• [Page text]
From 85f960c331f44b8c664290cbcb3253fc38966f77 Mon Sep 17 00:00:00 2001
From: valerio <v.sofi@nebuly.ai>
Date: Tue, 21 Mar 2023 11:45:22 +0100
Subject: [PATCH] Update docs

---
 apps/accelerate/speedster/README.md           |  5 ++-
 .../diffusers_getting_started.md              | 45 +++++++++++++++----
 ...rate_Stable_Diffusion_with_Speedster.ipynb |  3 ++
 notebooks/speedster/diffusers/Readme.md       |  2 +
 4 files changed, 46 insertions(+), 9 deletions(-)
diff --git a/apps/accelerate/speedster/README.md b/apps/accelerate/speedster/README.md
index 5a3d8bb7..fb714a71 100644
--- a/apps/accelerate/speedster/README.md
+++ b/apps/accelerate/speedster/README.md
@@ -183,7 +183,10 @@ In this section, we will learn about the 4 main steps needed to optimize 🤗 Hu
 
 <details>
 <summary>🧨 HuggingFace Diffusers </summary>
-    
+
+> :warning: In order to work properly, the diffusers optimization requires `CUDA>=12.0` and `tensorrt>=8.6.0`. For additional details, please look the docs [here](https://docs.nebuly.com/Speedster/getting_started/diffusers_getting_started/).
+
+
 In this section, we will learn about the 4 main steps needed to optimize Stable Diffusion models from the Diffusers library:
 
 1) Input your model and data
diff --git a/apps/accelerate/speedster/docs/en/docs/getting_started/diffusers_getting_started.md b/apps/accelerate/speedster/docs/en/docs/getting_started/diffusers_getting_started.md
index d2994bb5..10216c7f 100644
--- a/apps/accelerate/speedster/docs/en/docs/getting_started/diffusers_getting_started.md
+++ b/apps/accelerate/speedster/docs/en/docs/getting_started/diffusers_getting_started.md
@@ -1,12 +1,41 @@
 # Getting started with Stable Diffusion optimization
 In this section, we will learn about the 4 main steps needed to optimize Stable Diffusion models from the `Diffusers` library:
 
-1. [Input your model and data](#1-input-model-and-data)
-2. [Run the optimization](#2-run-the-optimization)
-3. [Save your optimized model](#3-save-your-optimized-model)

• [Stated problem A]
In the docs patch, which CUDA and TensorRT versions does the diffusers optimization require?
• [Stated problem B]
Extend the docs patch, picking up right after its last line.

• [Data lines]
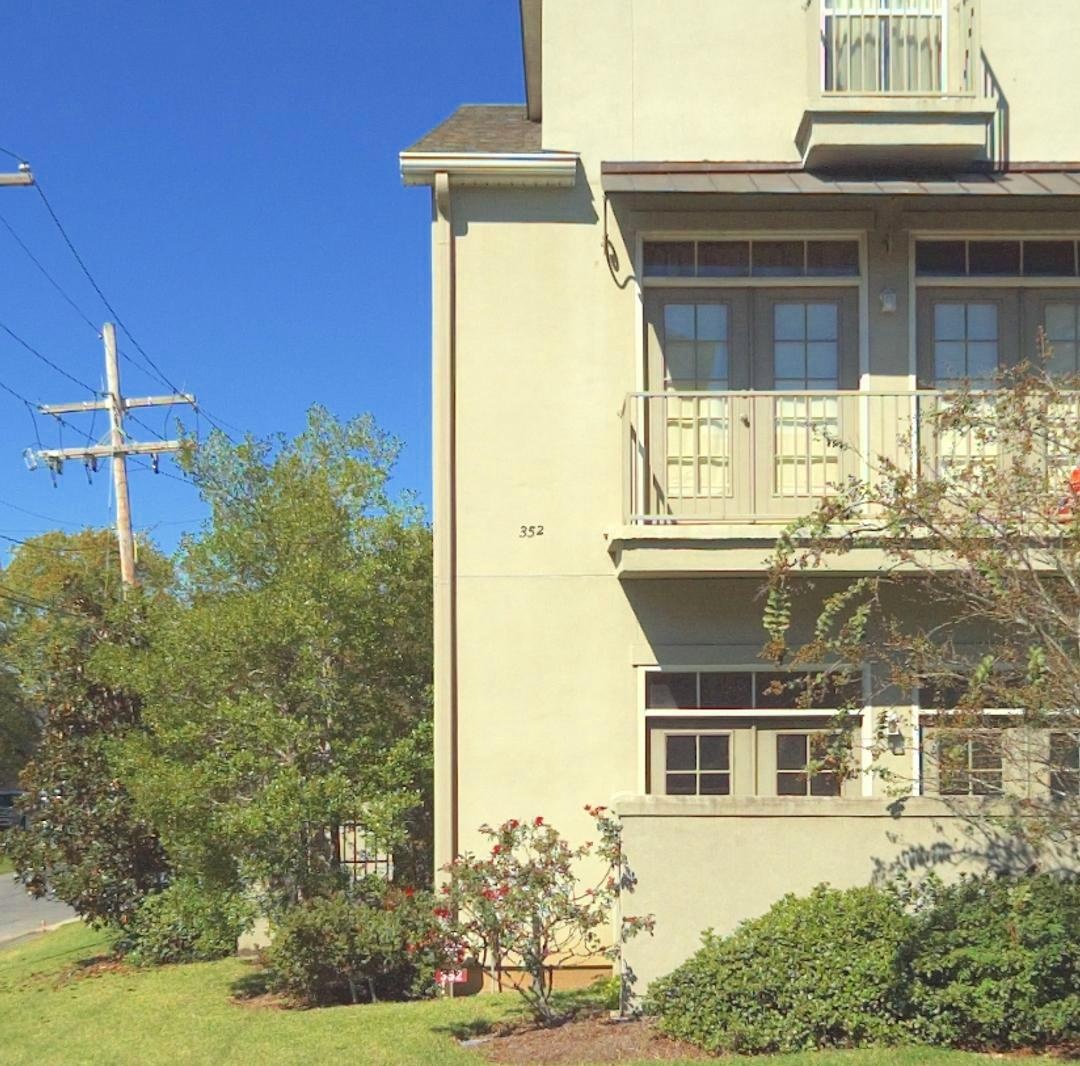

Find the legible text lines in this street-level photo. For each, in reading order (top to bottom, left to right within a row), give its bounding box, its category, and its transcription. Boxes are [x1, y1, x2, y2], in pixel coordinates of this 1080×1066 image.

[519, 524, 544, 539] StreetNumber: 352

• [Task answer A]
It requires `CUDA>=12.0` and `tensorrt>=8.6.0`.

• [Task answer B]
-4. [Load and run your optimized model in production](#4-load-and-run-your-optimized-model-in-production)
+1. [Environment Setup](#1-input-model-and-data)
+2. [Input your model and data](#2-input-model-and-data)
+3. [Run the optimization](#3-run-the-optimization)
+4. [Save your optimized model](#4-save-your-optimized-model)
+5. [Load and run your optimized model in production](#5-load-and-run-your-optimized-model-in-production)
 
-## 1) Input model and data
+## 1) Environment Setup (GPU only)
+In order to optimize a Stable Diffusion model, you have to ensure that your environment is correctly set up according to these requirements:
+- `CUDA>=12.0`
+- `tensorrt>=8.6.0`
+
+From TensorRT 8.6, all the tensorrt pre-built wheels released by nvidia support only `CUDA>=12.0`. Speedster will install `tensorrt>=8.6.0` automatically in the auto-installer only if it detects CUDA>=12.0, otherwise it will install `tensorrt==8.5.3.1`. In that case, you will have to upgrade your CUDA version and then to upgarde tensorrt to 8.6.0 or above to execute this notebook.
+
+There should be a way to run TensorRT 8.6 also with CUDA 11, but it requires installing TensorRT in a different way, you can check this issue: https://github.com/NVIDIA/TensorRT/issues/2773. Otherwise, we highly suggest to just upgrade to CUDA 12.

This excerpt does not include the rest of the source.